Reth V2: 50 Percent Less Disk, 33 Percent More Throughput
Under the hood, Beryl ships Reth V2, a major overhaul of Base's execution client. Reth, originally built by Paradigm, is a high-performance Ethereum execution client written in Rust. Version 2.0 achieves 1.7 gigagas per second performance while cutting disk usage roughly in half.
The key improvement is a completely rewritten state-root pipeline and storage layout. Saving a standard block now takes an average of 40 milliseconds, and even a massive gigagas-sized block persists in just 400 milliseconds — a roughly 20x speedup over the previous storage engine. Block execution latency drops by about 25 percent on average.

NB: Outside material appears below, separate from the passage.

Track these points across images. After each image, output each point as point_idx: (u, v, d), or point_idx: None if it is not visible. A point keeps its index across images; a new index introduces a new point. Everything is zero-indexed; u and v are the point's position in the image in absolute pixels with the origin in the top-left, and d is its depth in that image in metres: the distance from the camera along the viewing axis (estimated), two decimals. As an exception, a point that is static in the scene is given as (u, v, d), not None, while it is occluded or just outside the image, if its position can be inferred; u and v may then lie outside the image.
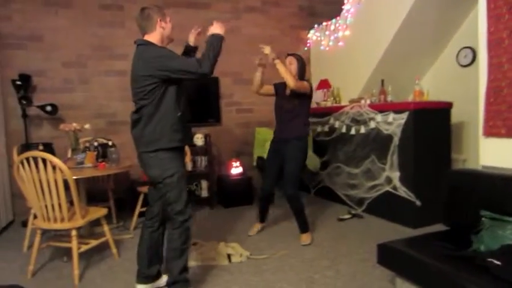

For end users, Reth V2 is invisible. For node operators, RPC providers, and indexers carrying Base's growing transaction load, it provides critical headroom. The 33 percent throughput increase and 50 percent disk reduction mean that running Base infrastructure costs less and handles more, which is important as Base pushes toward its stated goal of 1 gigagas per second on mainnet.
Node operators running OP Reth via base-reth-node can update to the latest version without re-syncing. Existing data directories are fully compatible. Operators still on op-geth or Nethermind will need to switch to base-reth-node and bootstrap from a Reth snapshot before activation.
What Builders Should Do Before June 25
Beryl is already live on Base Sepolia for testing. If you are deploying tokens on Base, now is the time to evaluate whether B20 fits your use case. The B20 Factory is available on testnet, and the full interface specifications are published in the Base Standard Library repository. For stablecoin or RWA projects, the built-in compliance primitives could eliminate weeks of custom development.
If you run Base infrastructure, make sure your nodes are on base-reth-node v1.1.1 or later and base-consensus v1.1.1 or later before June 25. The upgrade is not optional for node operators — nodes that have not updated will fall out of consensus at the activation timestamp.
For application developers building on Base, the withdrawal time reduction requires no code changes. Your users will simply experience faster finalization when bridging back to Ethereum. If your application surfaces bridge status or estimated completion times, update those UI elements to reflect the new 5-day window.
The Bigger Picture: L2s Are Becoming Issuance Platforms
Beryl is significant not just for what it ships, but for what it signals. By building a native token standard with institutional-grade compliance features directly into the protocol, Base is positioning itself as a first-class issuance platform — not just a scaling solution. The B20 standard is a direct play for the stablecoin and RWA market, which has grown into one of the most active sectors in crypto during 2026.
Combined with faster withdrawals and a more efficient execution layer, Beryl makes Base meaningfully more competitive for the types of high-value, compliance-sensitive applications that traditional finance is exploring onchain. For builders evaluating where to deploy their next token or financial product, this upgrade makes Base a much stronger candidate.
Whether you are building token infrastructure, bridging solutions, or onchain applications, the tools available to developers on L2s are getting more powerful with each upgrade cycle. If you are looking for a development platform that scales with the complexity of modern onchain products, thirdweb offers flexible developer plans designed for exactly this kind of work — explore options at thirdweb.com/pricing.
Key Takeaways
Base Beryl activates on mainnet June 25, 2026, bringing three major changes: the B20 native token standard for compliant token issuance, a withdrawal window reduction from 7 to 5 days, and Reth V2 with dramatically improved node performance. The testnet is live now for builders who want to start integrating. For anyone building in the L2 ecosystem, this is one of the most consequential upgrades of the year.